### Text passage:
• • • • • • •

Bracing for i5/OS V6R1 and the Winding Down of V5

Published: January 14, 2008

by Timothy Prickett Morgan

In the two decades I have been watching the systems and server racket, the OS/400 and i5/OS family of operating systems have probably given their nearly 300,000 or so unique customers the least amount of trouble possible for a complex computer system running mission-critical applications. While some people have crabbed about bugs in particular releases since 1988 or were upset in 1995 and 1996 by the troubles they had making the CISC-to-RISC jump, software upgrades have been a comparatively easy process.

And so, as we look ahead this year to the launch of i5/OS V6R1, which is in final best testing now, we hope for a similarly successful transition. And I am specifically hoping that the transition from OS/400 and i5/OS V5 operating systems is relatively painless, but that IBM makes some effort to get the substantial base of OS/400 V4 machines to move to new iron and the new operating system.

While IBM previewed i5/OS V6R1 back in July 2007, this was not the company's normal practice. It could be that IBM is going to be more open to the general public, not just key customers and application software partners, about its i5/OS roadmaps. Or, it could just be that IBM was trying to put out some positive news to assure customers that it was going to continue to invest in the i5/OS platform as it was splitting the former System i division in two and leaving the System i platform without a single leader in its Systems and Technology Group, which manages the development and marketing of its server and storage platforms. The preview was also necessary because with V6R1, IBM is making changes to the way applications are compiled inside the virtualized computing environment that has always existed below OS/400 and i5/OS and in its microcode. There is an automatic program conversion process, much as there was in the CISC-to-RISC conversion, and you do not need to recompile or have access to source code to accomplish this conversion (with some minor exceptions). This process was detailed in this newsletter last year in a story called i5/OS V6R1: The TIMI, It Is A-Changing, and I am not going to get into that here, except to say that IBM has only changed this program environment twice before--the jump from the System/38 to the AS/400 in 1988 and the jump from CISC to RISC in 1995. For more information, you can check out this FAQ IBM has put together or the Redpaper, called i5/OS Program Conversion: Getting Ready for V6R1, to give OS/400 and i5/OS shops some guidance on what is involved in the conversion process.

• • • • • • •

### Recorded data:
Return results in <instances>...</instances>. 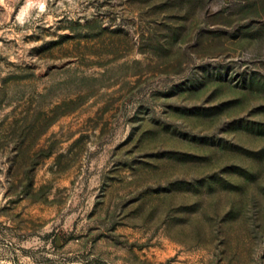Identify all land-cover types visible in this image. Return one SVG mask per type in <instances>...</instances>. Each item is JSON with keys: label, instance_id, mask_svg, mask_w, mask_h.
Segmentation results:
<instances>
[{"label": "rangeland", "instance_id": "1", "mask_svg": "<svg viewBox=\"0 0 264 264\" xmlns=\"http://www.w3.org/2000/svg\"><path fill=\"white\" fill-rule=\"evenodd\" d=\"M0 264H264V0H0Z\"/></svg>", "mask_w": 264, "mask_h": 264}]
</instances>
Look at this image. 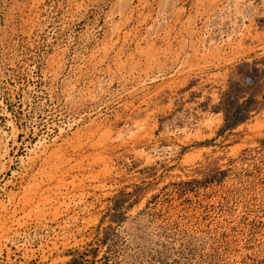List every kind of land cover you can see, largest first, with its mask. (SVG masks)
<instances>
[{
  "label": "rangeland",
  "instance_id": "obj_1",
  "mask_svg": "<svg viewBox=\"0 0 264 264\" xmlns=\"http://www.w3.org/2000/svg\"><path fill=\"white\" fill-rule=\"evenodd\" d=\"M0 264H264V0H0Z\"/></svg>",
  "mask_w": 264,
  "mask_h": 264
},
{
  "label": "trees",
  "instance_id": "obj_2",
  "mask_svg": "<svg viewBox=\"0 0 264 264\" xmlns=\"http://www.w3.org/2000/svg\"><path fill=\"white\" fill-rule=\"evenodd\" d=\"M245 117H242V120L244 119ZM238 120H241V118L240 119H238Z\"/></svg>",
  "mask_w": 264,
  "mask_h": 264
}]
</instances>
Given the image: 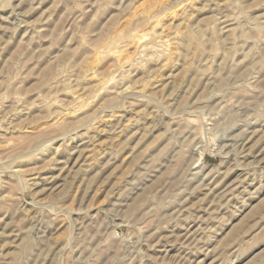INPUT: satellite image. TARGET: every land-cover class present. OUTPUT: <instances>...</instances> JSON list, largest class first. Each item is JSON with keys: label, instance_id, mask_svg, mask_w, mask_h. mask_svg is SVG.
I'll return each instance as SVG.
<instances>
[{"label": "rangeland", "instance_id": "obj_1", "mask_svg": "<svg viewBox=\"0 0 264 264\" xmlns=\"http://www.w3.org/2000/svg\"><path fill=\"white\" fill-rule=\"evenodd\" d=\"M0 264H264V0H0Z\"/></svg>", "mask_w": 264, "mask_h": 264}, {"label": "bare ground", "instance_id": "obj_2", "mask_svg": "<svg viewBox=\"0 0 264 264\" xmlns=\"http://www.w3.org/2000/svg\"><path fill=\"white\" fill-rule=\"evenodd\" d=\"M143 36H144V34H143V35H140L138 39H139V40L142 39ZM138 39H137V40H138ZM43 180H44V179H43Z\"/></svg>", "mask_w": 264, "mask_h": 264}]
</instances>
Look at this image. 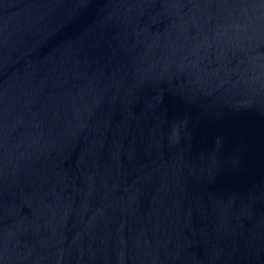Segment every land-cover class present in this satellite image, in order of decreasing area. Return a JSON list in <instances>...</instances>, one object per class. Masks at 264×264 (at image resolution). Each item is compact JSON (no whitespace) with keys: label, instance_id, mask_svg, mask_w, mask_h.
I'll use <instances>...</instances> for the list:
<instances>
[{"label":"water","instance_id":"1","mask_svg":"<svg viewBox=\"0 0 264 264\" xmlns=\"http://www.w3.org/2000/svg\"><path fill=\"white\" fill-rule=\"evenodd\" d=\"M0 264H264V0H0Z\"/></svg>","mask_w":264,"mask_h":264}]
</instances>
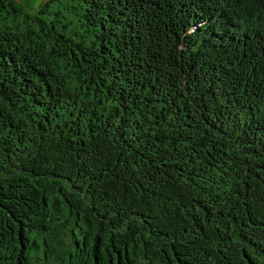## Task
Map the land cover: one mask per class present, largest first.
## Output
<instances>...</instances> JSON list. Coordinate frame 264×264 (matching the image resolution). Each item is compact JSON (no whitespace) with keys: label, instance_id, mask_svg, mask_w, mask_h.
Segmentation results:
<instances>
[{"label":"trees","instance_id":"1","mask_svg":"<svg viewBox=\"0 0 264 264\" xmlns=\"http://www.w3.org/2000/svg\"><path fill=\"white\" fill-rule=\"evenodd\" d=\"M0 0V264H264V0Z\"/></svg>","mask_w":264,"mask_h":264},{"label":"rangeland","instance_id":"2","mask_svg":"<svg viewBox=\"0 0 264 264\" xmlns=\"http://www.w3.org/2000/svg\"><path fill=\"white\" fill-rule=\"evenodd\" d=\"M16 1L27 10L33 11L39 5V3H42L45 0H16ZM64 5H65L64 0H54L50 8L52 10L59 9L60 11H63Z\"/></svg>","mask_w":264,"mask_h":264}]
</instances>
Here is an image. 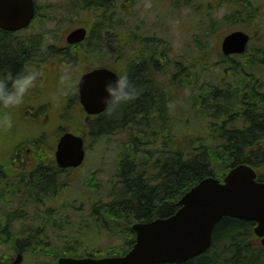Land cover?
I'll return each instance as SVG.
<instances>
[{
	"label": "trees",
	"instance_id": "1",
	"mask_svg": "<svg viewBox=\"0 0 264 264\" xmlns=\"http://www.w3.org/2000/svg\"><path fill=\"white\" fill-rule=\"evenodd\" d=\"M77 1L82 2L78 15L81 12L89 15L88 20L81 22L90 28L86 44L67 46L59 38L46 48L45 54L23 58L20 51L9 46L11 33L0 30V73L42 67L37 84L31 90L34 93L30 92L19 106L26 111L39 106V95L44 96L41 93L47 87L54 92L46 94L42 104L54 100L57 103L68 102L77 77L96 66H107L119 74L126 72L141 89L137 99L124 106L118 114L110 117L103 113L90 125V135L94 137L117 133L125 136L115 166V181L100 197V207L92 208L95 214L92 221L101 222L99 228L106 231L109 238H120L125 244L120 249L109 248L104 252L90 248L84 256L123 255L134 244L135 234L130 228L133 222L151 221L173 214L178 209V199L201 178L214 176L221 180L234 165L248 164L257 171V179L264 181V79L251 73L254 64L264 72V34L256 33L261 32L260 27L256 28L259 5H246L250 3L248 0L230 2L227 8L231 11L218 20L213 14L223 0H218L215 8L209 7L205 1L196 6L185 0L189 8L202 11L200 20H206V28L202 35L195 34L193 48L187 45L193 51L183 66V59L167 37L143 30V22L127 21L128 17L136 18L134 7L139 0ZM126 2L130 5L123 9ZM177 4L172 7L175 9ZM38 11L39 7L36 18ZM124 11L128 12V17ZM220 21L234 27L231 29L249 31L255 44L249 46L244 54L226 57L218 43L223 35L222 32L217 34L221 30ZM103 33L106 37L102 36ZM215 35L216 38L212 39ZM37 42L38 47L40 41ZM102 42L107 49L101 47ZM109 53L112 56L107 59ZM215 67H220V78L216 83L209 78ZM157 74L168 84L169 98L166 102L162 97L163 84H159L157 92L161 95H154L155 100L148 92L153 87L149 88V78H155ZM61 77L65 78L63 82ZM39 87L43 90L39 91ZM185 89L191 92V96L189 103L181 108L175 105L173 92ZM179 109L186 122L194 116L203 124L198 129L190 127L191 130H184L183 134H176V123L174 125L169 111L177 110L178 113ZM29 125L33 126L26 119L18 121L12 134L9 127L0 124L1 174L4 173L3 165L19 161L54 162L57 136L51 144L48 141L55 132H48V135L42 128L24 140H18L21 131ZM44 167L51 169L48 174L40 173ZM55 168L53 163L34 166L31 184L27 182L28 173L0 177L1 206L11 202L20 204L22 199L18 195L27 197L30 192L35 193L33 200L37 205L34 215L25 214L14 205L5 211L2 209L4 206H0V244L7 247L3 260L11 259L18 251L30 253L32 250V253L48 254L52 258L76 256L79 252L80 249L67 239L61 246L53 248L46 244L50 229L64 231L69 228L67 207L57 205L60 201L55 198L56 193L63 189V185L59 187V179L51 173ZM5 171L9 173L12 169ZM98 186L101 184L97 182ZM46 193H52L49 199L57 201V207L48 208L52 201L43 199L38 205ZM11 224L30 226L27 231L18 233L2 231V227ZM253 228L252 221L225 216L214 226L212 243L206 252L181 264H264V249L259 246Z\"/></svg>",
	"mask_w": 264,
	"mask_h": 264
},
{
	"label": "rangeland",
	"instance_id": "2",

• • • • • • •

### Directions:
A) List every distinct four-digit year that appears in the i5/OS V6R1 article, including its publication line.
B) Quote the i5/OS V6R1 article word for word, starting at "In the two decades" and ending at "comparatively easy process.".
C) Answer these from the i5/OS V6R1 article:
(i) In what month and year did IBM preview i5/OS V6R1?
(ii) About how many unique customers does the OS/400 and i5/OS family have?
(iii) What is the title of the Redpaper?

### Solutions per task:
A) 2008, 1988, 1995, 1996, 2007

B)
In the two decades I have been watching the systems and server racket, the OS/400 and i5/OS family of operating systems have probably given their nearly 300,000 or so unique customers the least amount of trouble possible for a complex computer system running mission-critical applications. While some people have crabbed about bugs in particular releases since 1988 or were upset in 1995 and 1996 by the troubles they had making the CISC-to-RISC jump, software upgrades have been a comparatively easy process.

C)
(i) July 2007
(ii) Nearly 300,000 or so
(iii) i5/OS Program Conversion: Getting Ready for V6R1